**Work task 1:** In the post about publishing to Service Bus from API Management, which role was the API Management managed identity given on the Service Bus namespace?
**Work task 2:** Write the next part of the post on publishing Service Bus messages from API Management, picking up after its final line.

**Page excerpt:**
=== Section Start ===
Native Service Bus Publishing from API Management
Recently Microsoft announced native Service Bus message publishing from Azure API Management, today we are going to take a look at this new feature and see how we can use it to publish messages AMQP (Advanced Message Queuing Protocol) to an Azure Service Bus queue or topic directly through an API Management endpoint, without needing middleware to do a transform for you - allowing external systems and mobile apps that lack native AMQP support can send messages to Service Bus by using standard HTTP/REST APIs via API Management.
A client sends a standard HTTP request to your API endpoint in API Management. The policy executes and sends the payload as a message to the Service Bus. Downstream consumers such as Logic Apps, Azure Functions, or microservices process those messages asynchronously.
All configurations happen in API Management - no code changes or new infrastructure are required.
The resources I am using for this test are as follows:
- API Management (Developer tier)
- Azure Service Bus Namespace with a Queue
These resources were created in the New Zealand North Azure region.
The API Management instance has System Managed identity enabled, and that identity has been granted the Azure Service Bus Data Sender role on the Service Bus namespace.
So let us test this out, in my test I have the default Echo API enabled in API Management, have created a new API operation called ServiceBus, this operation will accept a POST request with a JSON payload, and then publish that payload to the Service Bus queue (its worth noting there is no backend required for this endpoint as the policy does the heavy lifting here).

The policy I have applied to this operation is as follows:
<!--
- Policies are applied in the order they appear.
- Position <base/> inside a section to inherit policies from the outer scope.
- Comments within policies are not preserved.
=== Section End ===
[Scene geometry reasoning data]
=== Section Start ===
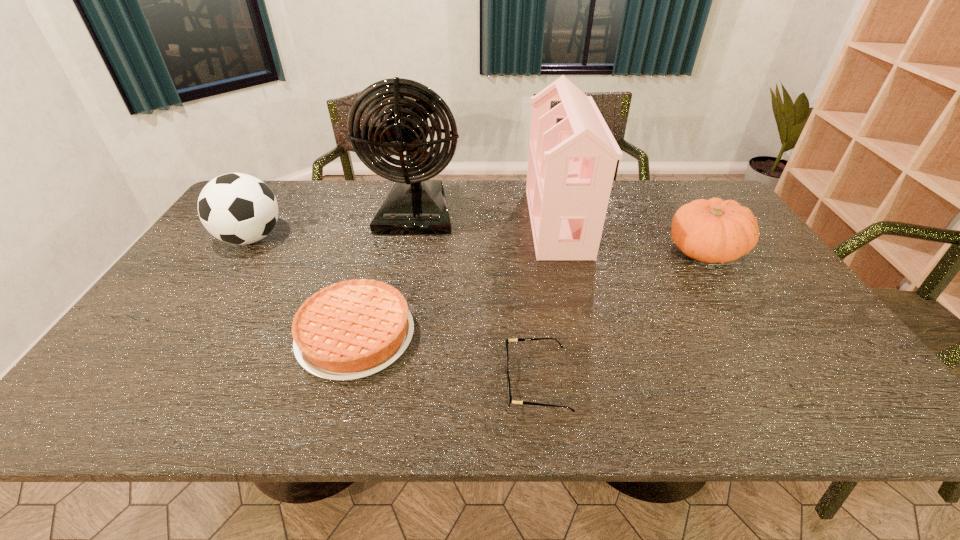
This screenshot has width=960, height=540. Find the location of `fan`. fan is located at coordinates (416, 205).

Image resolution: width=960 pixels, height=540 pixels. What are the coordinates of `dollhouse` in the screenshot? It's located at (571, 165).

This screenshot has height=540, width=960. What are the coordinates of `the third tallest object` in the screenshot? It's located at (236, 208).

I want to click on soccer ball, so click(x=236, y=208).

Image resolution: width=960 pixels, height=540 pixels. What are the coordinates of `pumpkin` in the screenshot? It's located at (713, 231).

Where is `the rightmost object`? the rightmost object is located at coordinates (713, 231).

I want to click on pie, so click(352, 329).

Find the location of a particular element. spectacles is located at coordinates (518, 339).

This screenshot has width=960, height=540. I want to click on vacant space located in front of the fan to blow air, so click(x=391, y=340).

Locate an element on the screen. The width and height of the screenshot is (960, 540). free space located 0.200m on the front-facing side of the dollhouse is located at coordinates (467, 222).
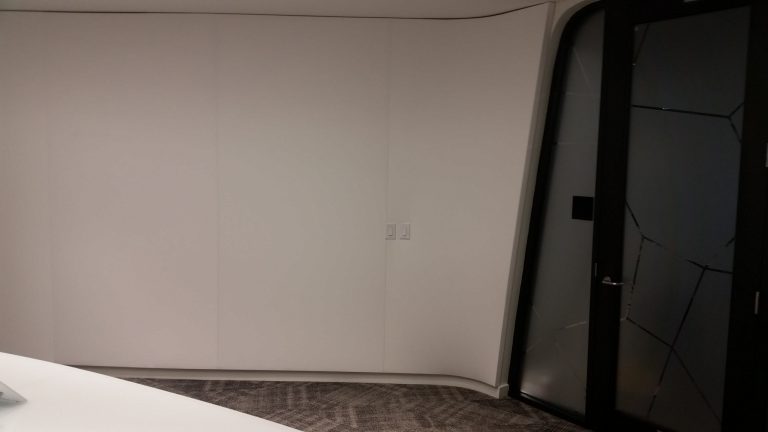
Where is `white table`? Image resolution: width=768 pixels, height=432 pixels. white table is located at coordinates (x=147, y=405).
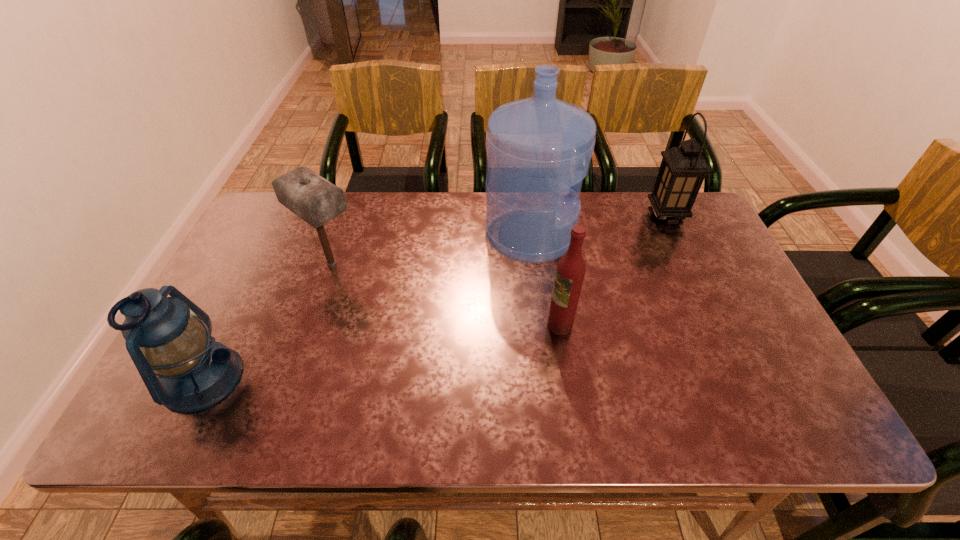
You are a GUI agent. You are given a task and a screenshot of the screen. Output one action in this format:
    pyautogui.click(x=<x>, y=<y>)
    Task: Click on the free space located on the label of the liquor
    The width and height of the screenshot is (960, 540).
    Given the screenshot: What is the action you would take?
    pyautogui.click(x=423, y=325)

Where is `vacant space situated 0.100m on the label of the liquor`? This screenshot has width=960, height=540. vacant space situated 0.100m on the label of the liquor is located at coordinates (507, 325).

Identify the location of vacant area located 0.130m on the label of the liquor. The width and height of the screenshot is (960, 540). (495, 325).

The image size is (960, 540). In order to click on vacant space situated 0.090m on the face of the nearer lantern in this screenshot , I will do `click(281, 379)`.

Locate an element on the screen. The image size is (960, 540). water jug positioned at the far edge is located at coordinates (539, 149).

You are a GUI agent. You are given a task and a screenshot of the screen. Output one action in this format:
    pyautogui.click(x=<x>, y=<y>)
    Task: Click on the lantern that is at the far edge
    Image resolution: width=960 pixels, height=540 pixels.
    Given the screenshot: What is the action you would take?
    coord(683,169)

Where is `object that is at the near edge`? The height and width of the screenshot is (540, 960). object that is at the near edge is located at coordinates (195, 372).

Image resolution: width=960 pixels, height=540 pixels. In order to click on object present at the left edge in this screenshot , I will do `click(195, 372)`.

Locate an element on the screen. The image size is (960, 540). object positioned at the right edge is located at coordinates (683, 169).

Where is `object that is at the near left corner`? object that is at the near left corner is located at coordinates (195, 372).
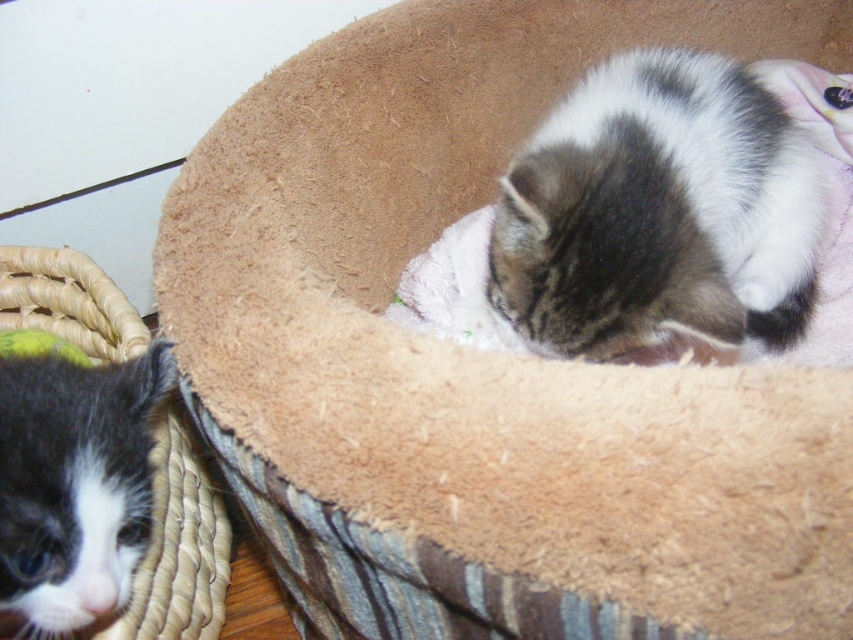
Question: Does tabby fur cat at upper right have a greater width compared to black and white fur at left?

Choices:
 (A) yes
 (B) no

Answer: (A)

Question: Is tabby fur cat at upper right above black and white fur at left?

Choices:
 (A) no
 (B) yes

Answer: (B)

Question: Which of the following is the farthest from the observer?

Choices:
 (A) black and white fur at left
 (B) tabby fur cat at upper right

Answer: (B)

Question: Considering the relative positions of tabby fur cat at upper right and black and white fur at left in the image provided, where is tabby fur cat at upper right located with respect to black and white fur at left?

Choices:
 (A) left
 (B) right

Answer: (B)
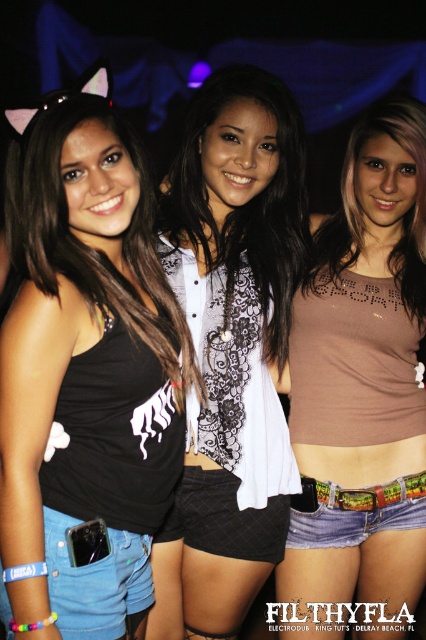
Question: Which of these objects is positioned closest to the multicolored printed fabric at lower center?

Choices:
 (A) brown matte tank top at center
 (B) white lace shirt at center
 (C) denim shorts at lower left

Answer: (A)

Question: Can you confirm if denim shorts at lower left is bigger than multicolored printed fabric at lower center?

Choices:
 (A) no
 (B) yes

Answer: (B)

Question: Among these objects, which one is nearest to the camera?

Choices:
 (A) multicolored printed fabric at lower center
 (B) denim shorts at lower left
 (C) black mesh shorts at center

Answer: (B)

Question: Which is nearer to the brown matte tank top at center?

Choices:
 (A) multicolored printed fabric at lower center
 (B) black mesh shorts at center

Answer: (A)

Question: Does black mesh shorts at center have a smaller size compared to multicolored printed fabric at lower center?

Choices:
 (A) yes
 (B) no

Answer: (B)

Question: From the image, what is the correct spatial relationship of white lace shirt at center in relation to black mesh shorts at center?

Choices:
 (A) above
 (B) below

Answer: (A)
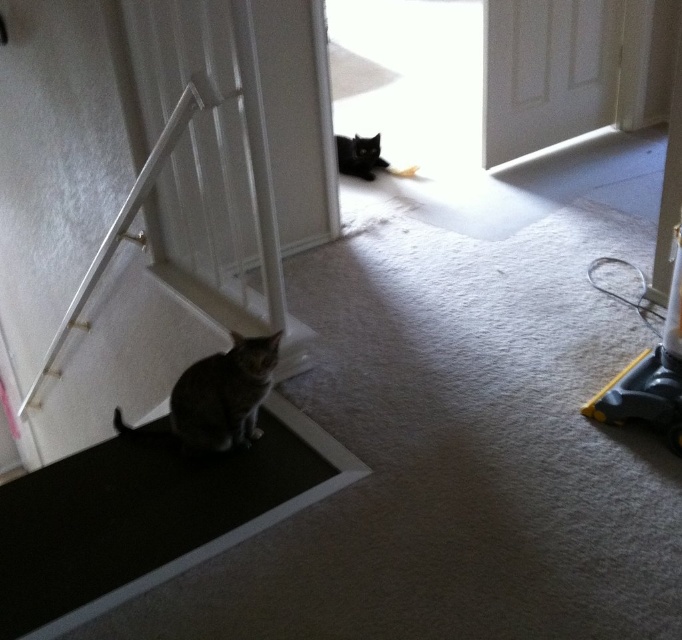
Which is more to the right, white glossy door at upper center or gray striped cat at lower left?

From the viewer's perspective, white glossy door at upper center appears more on the right side.

Who is higher up, white glossy door at upper center or gray striped cat at lower left?

white glossy door at upper center

Where is `white glossy door at upper center`? The image size is (682, 640). white glossy door at upper center is located at coordinates (546, 72).

Which is behind, point (38, 550) or point (514, 60)?

Point (514, 60)

This screenshot has width=682, height=640. I want to click on dark gray rubber doormat at lower left, so click(x=147, y=516).

Between dark gray rubber doormat at lower left and black glossy cat at upper center, which one has less height?

With less height is black glossy cat at upper center.

Between point (188, 528) and point (353, 150), which one is positioned in front?

Point (188, 528) is in front.

The height and width of the screenshot is (640, 682). In order to click on dark gray rubber doormat at lower left in this screenshot , I will do `click(147, 516)`.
=== Section End ===
**Response area 1:** The Azure Service Bus Data Sender role.

**Response area 2:**
-->
<!-- Add policies as children to the <inbound>, <outbound>, <backend>, and <on-error> elements -->
<policies>
<!-- Throttle, authorize, validate, cache, or transform the requests -->
<inbound>
<send-service-bus-message queue-name="your-queue" namespace="your-namespace.servicebus.windows.net">
<message-properties>
<message-property name="ApiName">@(context.Api?.Name)</message-property>
<message-property name="Operation">@(context.Operation?.Name)</message-property>
<message-property name="CallerIp">@(context.Request.IpAddress)</message-property>
<message-property name="ContentType">@(context.Request.Headers.GetValueOrDefault("Content-Type","application/json"))</message-property>
<message-property name="TimestampUtc">@(DateTime.UtcNow.ToString("o"))</message-property>
</message-properties>
<payload>@(context.Request.Body.As<string>(preserveContent: true))</payload>
</send-service-bus-message>
<return-response>
<set-status code="201" reason="Message Created" />
</return-response>
</inbound>
<!-- Control if and how the requests are forwarded to services -->
<backend />
<!-- Customize the responses -->
<outbound />
<!-- Handle exceptions and customize error responses -->
<on-error>
<base />
</on-error>
</policies>
Note the queue-name and namespace attributes in the <send-service-bus-message> policy; these need to match your Service Bus queue name and namespace. You can also add a connection-string attribute if you want to use a specific connection string rather than the managed identity.
You can read more about it here: Send service bus message.
Now we can test this out. I am using Bruno to send a POST request to the API Management endpoint with a sample JSON payload:
{
"messageId": "SG-1-12345",
"body": {
"data": "Chevron seven locked. Unscheduled off-world activation detected. Requesting permission to open the iris. (Teal'c: \"Indeed.\")",
"timestamp": "2025-10-24T12:00:00Z"
},
"properties": {
"priority": "chevron-seven-locked",
"source": "Stargate Command"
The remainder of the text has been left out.